Uma viagem oficial
É muito compreensível que a China apeteça a quem gosta de viajar: há a “cidade proibida” para ver e uma espetada de baratas para comer. Melhor ainda, numa “visita oficial” não se espera no aeroporto e um exército de senhores mesureiros abre as portas em toda a parte e sabe onde são os melhores restaurantes. O dr. Cavaco andou sempre muito bem-disposto, com os privilégios que o seu cargo lhe oferece. Mas, para consumo interno, inventou uma teoria para vender ao Presidente lá da terra e, suponho, para impressionar o indígena de cá. Nem os jornais, nem a televisão disseram que espécie de efeito tinha tido este esforço intelectual.
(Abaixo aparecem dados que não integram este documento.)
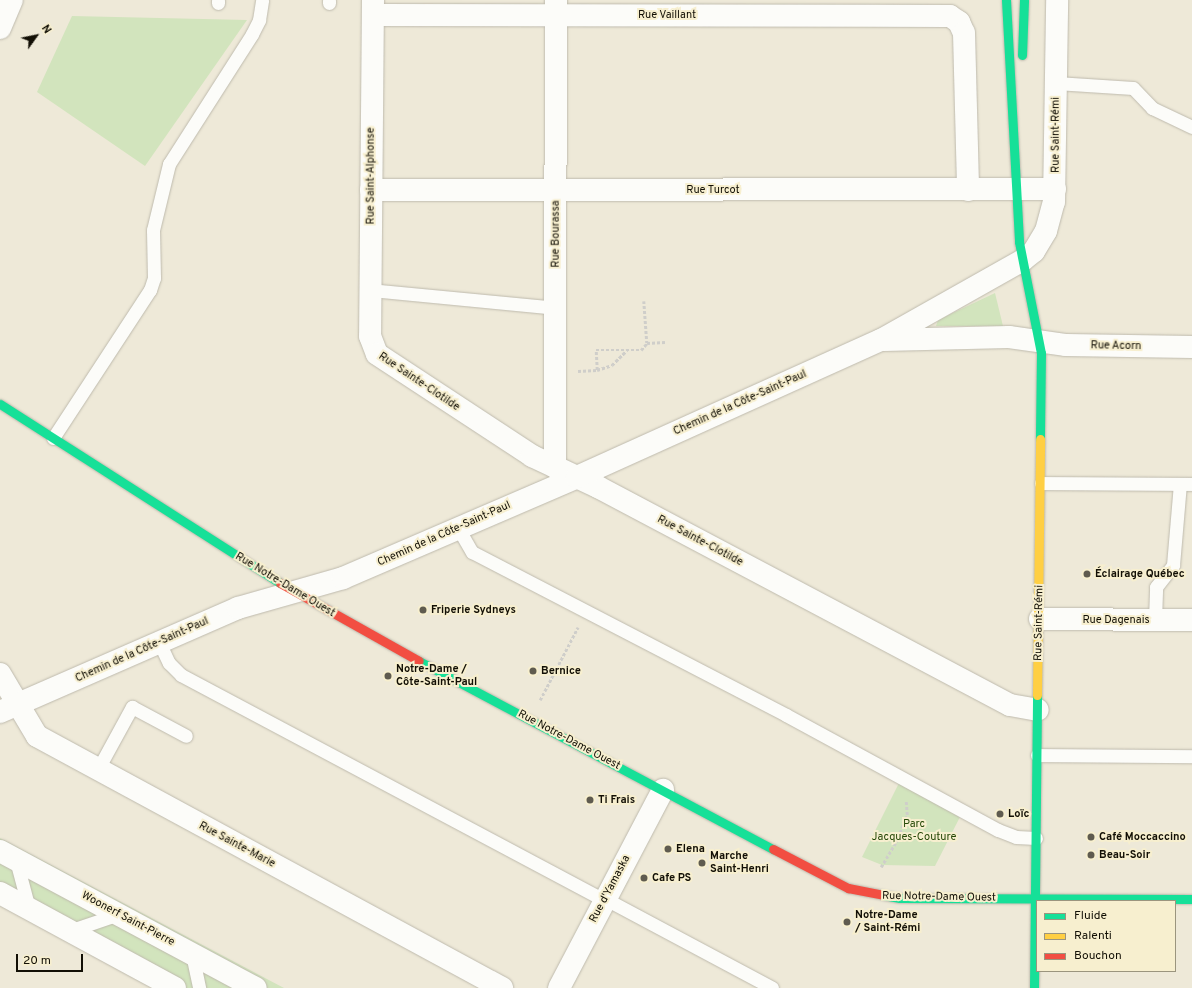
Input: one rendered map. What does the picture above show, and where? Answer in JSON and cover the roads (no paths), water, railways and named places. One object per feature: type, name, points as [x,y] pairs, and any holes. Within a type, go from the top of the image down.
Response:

A teoria é de facto impressionante e com certeza ficará na história com o nome de “o ponto e o triângulo”. Convém explicar. Segundo o dr. Cavaco, a China deve fazer de Portugal o seu “ponto de entrada” na Europa e poderemos por isso esperar daqui a pouco tempo dezenas de milhões de chineses a desembarcar por essa costa com biliões de coisas para vender à Finlândia ou à Dinamarca, a pretexto de que Sines fica mais perto dos mercados do que, por exemplo, Dover ou Southampton. E Cavaco não pára nesse pequenino “ponto”, quer também que Portugal sirva de intermediário entre Pequim e os PALOPS, que andam ansiosos por arranjar quem tome conta deles, para os defender da roubalheira geral do Ocidente. Esta parte “triângulo” da teoria mostra bem a profundidade de espírito do nosso inspirado Presidente.
Só que o sr. Xi, apresentado ao ilustre representante dos nossos navegadores, e pretendendo ser amável, puxou pela cabeça e, depois de muito puxar, saiu com um único nome: Ronaldo. Não se julgue que um homem tão sério como ele planeava trocar Ronaldo pela importação imediata de 300.000 pastéis de Belém, com o intuito perverso de pôr Ronaldo a ensinar futebol a um bilião de chineses e transformar a China em campeã do Mundo e da Europa. De maneira nenhuma. Na bruma, que certamente é o resto da terra para um mandarim, o sr. Xi não se lembrou de mais nada sobre Portugal. Na sua sereníssima cabeça, Portugal é Ronaldo e foi mesmo uma trabalheira para o convencer que o próprio Cavaco, apesar da sua idade avançada, não era Ronaldo. De qualquer maneira, esta viagem serviu para afastar as nuvens que existiam entre os dois grandes países, para nos revelar o fundo do pensamento do nosso querido presidente e para ele descansar durante a campanha eleitoral.